After graduating from college, she had no means to pay to attend graduate school and her employment prospects were bleak. Work was scarce for everyone during the Great Depression, and many potential employers could not accept the idea a woman could be a good chemist. She scored several stints of unpaid and temporary work as a lab assistant, then switched to relief high school teaching while also studying at nights in her quest for a Master’s degree in chemistry.
Then World War II broke out and suddenly – with men joining the fighting forces en masse – many more jobs became available to women. Elion gave up the world of freelance science teaching and took a job with food manufacturer Quaker Maid. Her responsibilities included testing the acidity of pickles and making sure egg yolk going into mayonnaise was the right colour.
There she might have remained, had not her ever-curious mind driven her to seek new challenges. In 1944 she found a position as a biochemist at the research laboratories of Burroughs Wellcome, which would later become GlaxoSmithKline pharmaceutical company.
She would remain with the company, even after officially retiring in 1983, until her death in 1999 at the age of 81.

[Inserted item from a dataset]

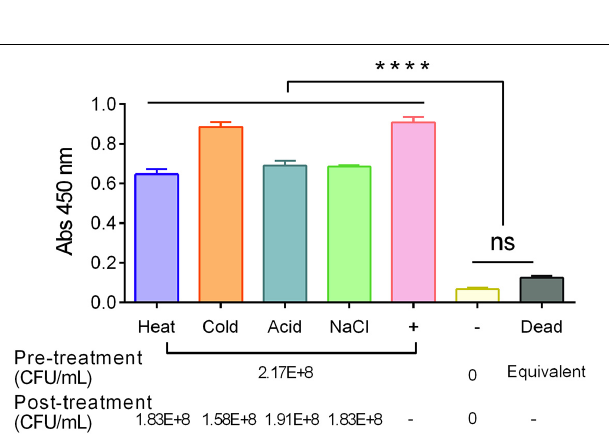
FIGURE 3 | Detection of stress-exposed S. Enteritidis PT21 using MaCIA. Bacteria were exposed to heat (45 ◦ C), cold (4 ◦ C), acidic pH (4.5) and NaCl (5.5%) for 3 h before analysis. +, Positive control (bacteria without any stress exposure); –, No bacteria; dead, heat-killed S . Enteritidis cells. Error bars represent SEM. **** P < 0.0001; ns, no significance.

Along the way, she would win the Nobel Prize in Medicine in 1988. The prize, shared with colleagues James Black and George Hitchings, was awarded in recognition of research that, to quote the citation, “demonstrated differences in nucleic acid metabolism between normal human cells, cancer cells, protozoa, bacteria and virus”.
The trio’s discoveries went far further than simply establishing the ways in which different cells operate. They put their findings to work and created several critically important drugs saving millions of lives.

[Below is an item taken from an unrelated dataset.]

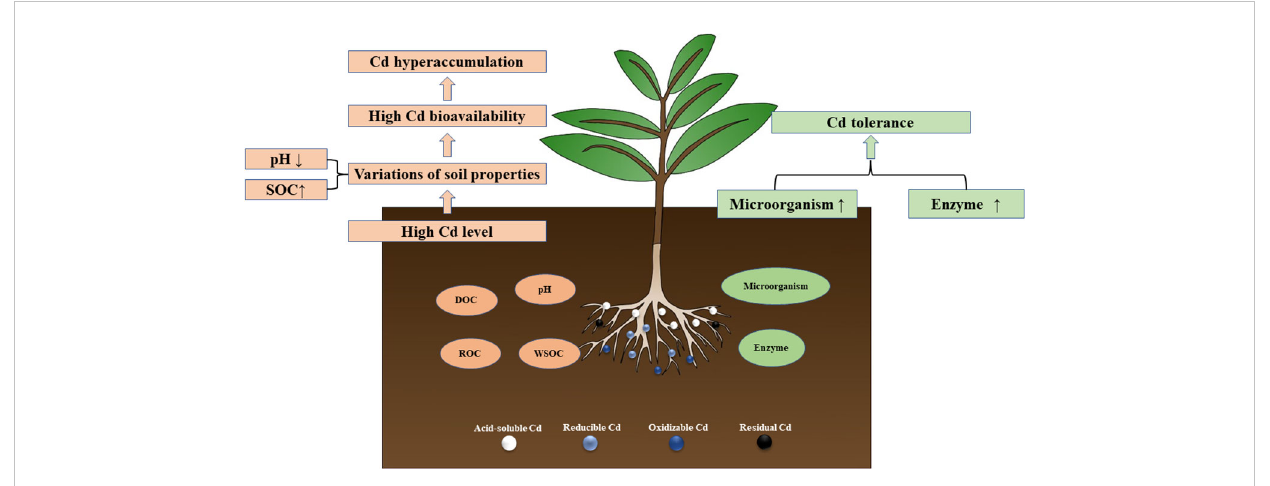
FIGURE 8 Schematic of the mechanism of the activation and tolerance of S. orientalis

Elion played a central role in the development of thioguanine and 6-mercaptopurine, used to treat leukaemia. Thioguanine is still on the World Health Organisation’s List of Essential Medicines.
Her team also developed pyrimethamine, a malaria treatment, and allopurinol, used to treat gout. Another of Elion’s drugs, azathioprine, works to stop the immune system from rejecting new organs – without it, there could be no transplant surgery. If that wasn’t enough, in 1977 her team’s discoveries were adapted to create acyclovir, the first effective treatment against the herpes virus.
At one stage in her early years at Wellcome, Elion was faced with a very tough choice: she was told that if she wanted to complete her PhD she would have to quit work and study full-time. She opted to drop her studies and stay at the lab – a difficult decision at a time when female scientists were often considered inferior to male ones.
“Years later, when I received three honorary doctorate degrees from George Washington University, Brown University and the University of Michigan, I decided that perhaps that decision had been the right one after all,” she observed wryly at the time of accepting her Nobel Prize.